*LAVORO DA SVOLGERE*:
a - Rispondi a queste domande sul testo sulle arti marziali:
(i) Da chi era praticata in origine l'arte marziale?
(ii) Che cosa aiuta a controllare la pratica del Kung Fu?
(iii) Che cosa sorge quando si riesce a eseguire un movimento che fino a poco prima sembrava impossibile?
b - Riprendi il testo sulle arti marziali e continualo dopo la sua ultima frase.

*TESTO DI PARTENZA*:
--
Comunque, sì, è presente anche la psicologia.
Molte pratiche marziali, se praticate correttamente, donano benefici alla personalità e al carattere.
Occorre però accettare di lavorare e fare gli esercizi.
Tutto quello che avviene nel corpo si riflette nella mente, nelle emozioni.

Dal punto di vista emotivo, quali benefici può dare?

L’arte marziale in origine era praticata da soldati e guardie del corpo, persone che dovevano essere pronte a difenderne altre e combattere contro avversari.
Dovevano avere non solo un corpo forte, ma anche essere bravi a controllare le emozioni, non bloccarsi o scappare di fronte al pericolo. La pratica del Kung Fu aiuta a controllare le risposte emotive.
e in generale lavora sull’autostima.

In che modo?

Quando, ad esempio, riesci a stare su una posizione e eseguire un movimento che fino a poco tempo prima sembrava impossibile da eseguire, sorge un senso di soddisfazione e potenza.
La percezione che io posso controllare il mio corpo è una sensazione positiva che si riflette in modo positivo su tutta la personalità.
Proviamo a pensare quando da bambini abbiamo mosso i primi passi, quando ci siamo arrampicati su una sedia per la prima volta, … questa è la sensazione di cui parlo.
Abbiamo sempre queste sfide che da adulti scordiamo.
--
*SEZIONE DATI*:
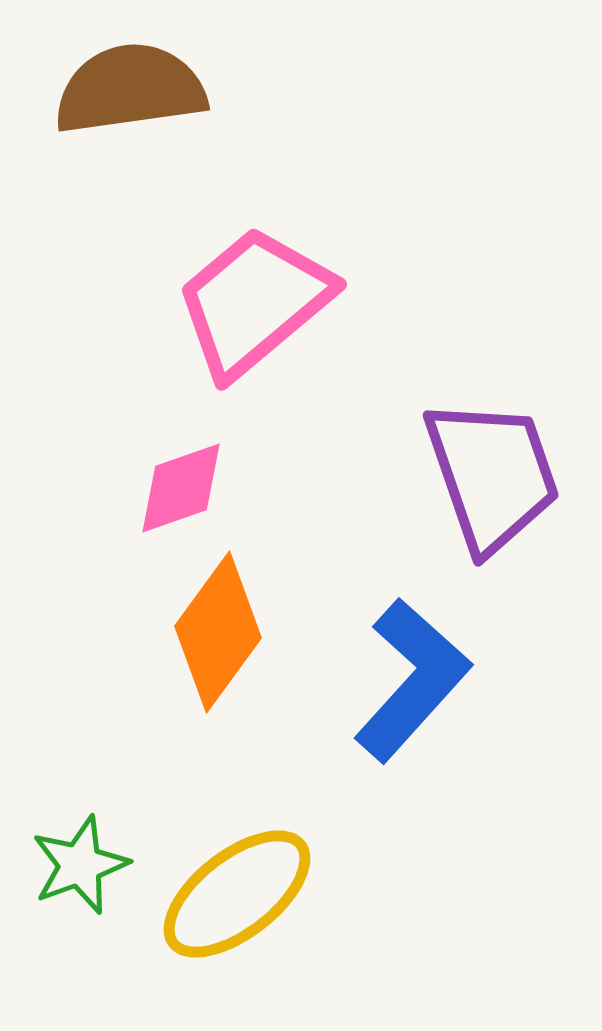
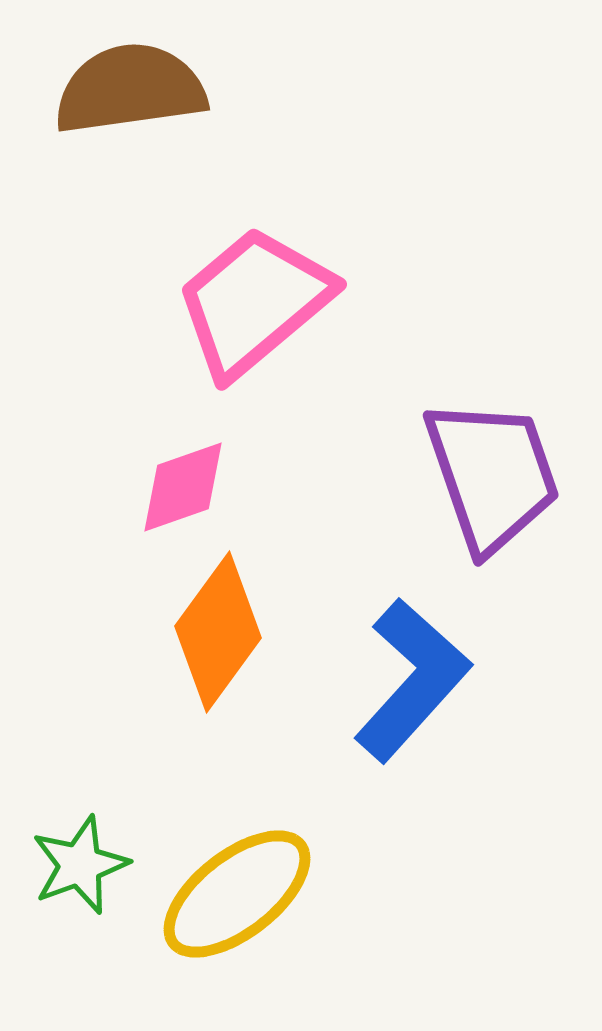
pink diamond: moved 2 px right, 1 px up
--
*SOLUZIONI DEGLI ESERCIZI*:
a -
(i) Da soldati e guardie del corpo.
(ii) Le risposte emotive.
(iii) Un senso di soddisfazione e potenza.

b -
Se riesco ad avere potere sul mio equilibrio, sulla mia stabilità mi sento più sicuro e la mia parte emotiva ne beneficia: sono sicuro quando mi relaziono con altri, quando attraverso la strada.

Tecnicamente, in cosa consiste il Qi? Parola spesso utilizzata ma…

In cinese Qi vuol dire energia.  Su questa parola nella tradizione si sono sovrapposti tanti significati e annotazioni.Nella sua complessità però il senso è molto semplice:  secondo la fisica tutto è energia che si trasforma e, conseguentemente, si può manifestare come energia elettrica, termica, radiante e così via… quindi, abbiamo l’elettricità, il calore e il movimento che sono forme di energia.
La stessa cosa dice il pensiero cinese: Il Qi è tutto ciò che si muove nell’universo è la forza che lo muove.
Come muove l’universo muove anche l’uomo. Quindi, finché abbiamo Qi, finché abbiamo energia ci muoviamo, quando finisce moriamo.
La cultura cinese ha sviluppato molte tecniche di ginnastica, di meditazione e di respirazione che agiscono sulla nostra energia vitale, sull’energia interna.
Il Qi Gong, che vuol dire esercizio dell’energia,  è l’insieme delle tecniche e dei metodi per influire sul nostro stato energetico, attraverso la postura, il movimento, la respirazione e determinati esercizi mentali.
Ci sono esercizi che posso fare al risveglio, esercizi che la sera mi aiutano a dormire e riposare meglio o esercizi che mi permettono di modulare pressione arteriosa o influire sul battito cardiaco, accelerarlo o rallentarlo.


Ci troviamo in una fase nel quale è fortemente evidente il disagio giovanile che si manifesta anche in forma di bullismo.  In che modo questa pratica può aiutare a contrastare questo fenomeno? Può essere uno strumento educativo?

Sicuramente, trovo che le discipline marziali e anche gli sport da combattimento possono aiutare molto i giovani a capire cos’è il bullismo. Spesso, infatti, molto spesso il bullo è vittima di se stesso.

Era proprio il punto a cui volevo arrivare.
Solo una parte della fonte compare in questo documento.